Im Schlieffen-Plan war die Verletzung der Neutralität Belgiens und Luxemburgs durch die Garantiemacht Deutschland (Rechtsnachfolger Preußens) vorgesehen. Zur Durchführung des Aufmarsches gegen Frankreich wurden die luxemburgischen Eisenbahnen benötigt. Bei Ausbruch des Ersten Weltkrieges marschierten deutsche Truppen bereits am 2. August 1914 noch vor der deutschen Kriegserklärung an Frankreich in Luxemburg ein.

__________

» **Zu lösende Aufgabe**: Gib aus dem Text über den Schlieffen-Plan den Abschnitt, der mit den Worten "Im Schlieffen-Plan war" beginnt und mit "in Luxemburg ein." endet, erneut wieder und tausche dabei "Eisenbahnen" gegen "Bahnlinien" aus. Stütze dich allein auf den Text über den Schlieffen-Plan.

__________

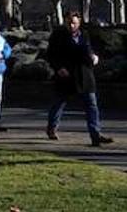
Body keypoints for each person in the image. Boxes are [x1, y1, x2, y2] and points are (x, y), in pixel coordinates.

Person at [45, 13, 114, 146]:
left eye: (74, 23)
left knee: (91, 105)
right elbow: (51, 54)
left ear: (79, 23)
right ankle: (52, 127)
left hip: (84, 74)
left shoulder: (84, 35)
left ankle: (95, 134)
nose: (71, 25)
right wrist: (58, 68)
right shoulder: (58, 36)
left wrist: (94, 57)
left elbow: (88, 50)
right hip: (66, 75)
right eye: (69, 23)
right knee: (59, 102)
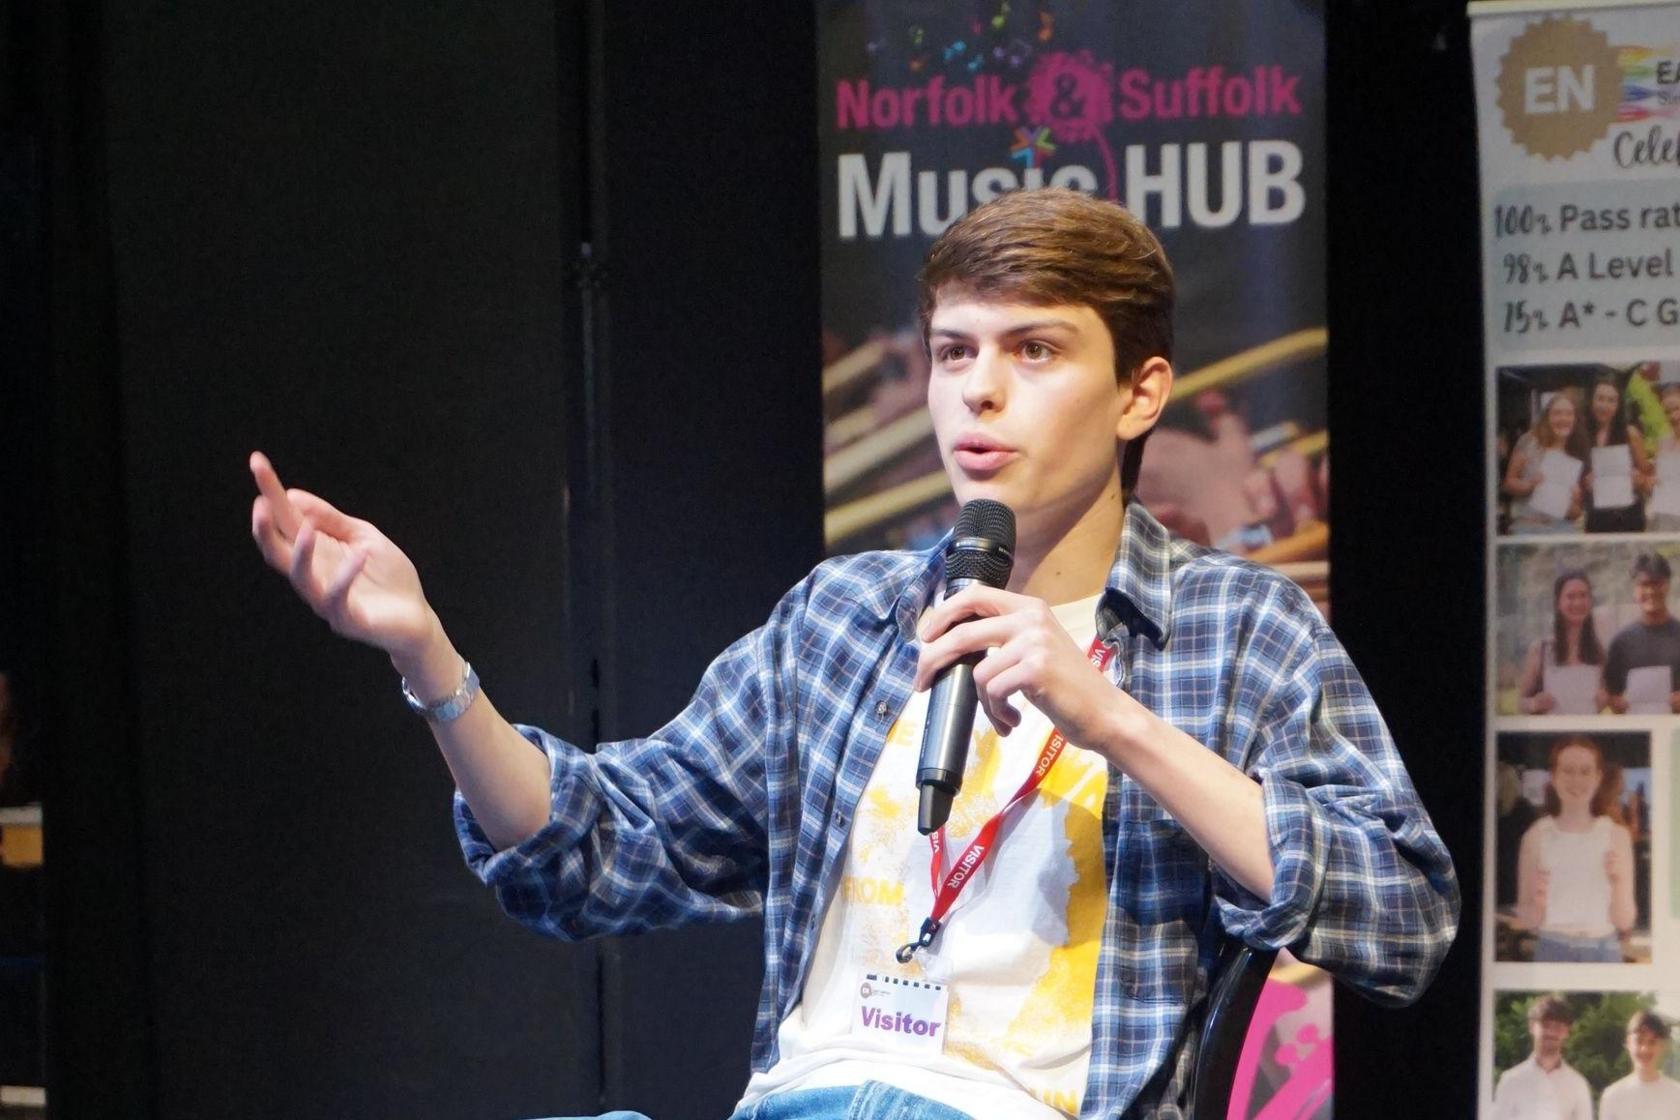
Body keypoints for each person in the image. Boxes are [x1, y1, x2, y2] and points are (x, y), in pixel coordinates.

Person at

__________

» **Lösung der Aufgabe**:
Im Schlieffen-Plan war die Verletzung der Neutralität Belgiens und Luxemburgs durch die Garantiemacht Deutschland (Rechtsnachfolger Preußens) vorgesehen. Zur Durchführung des Aufmarsches gegen Frankreich wurden die luxemburgischen Bahnlinien benötigt. Bei Ausbruch des Ersten Weltkrieges marschierten deutsche Truppen bereits am 2. August 1914 noch vor der deutschen Kriegserklärung an Frankreich in Luxemburg ein.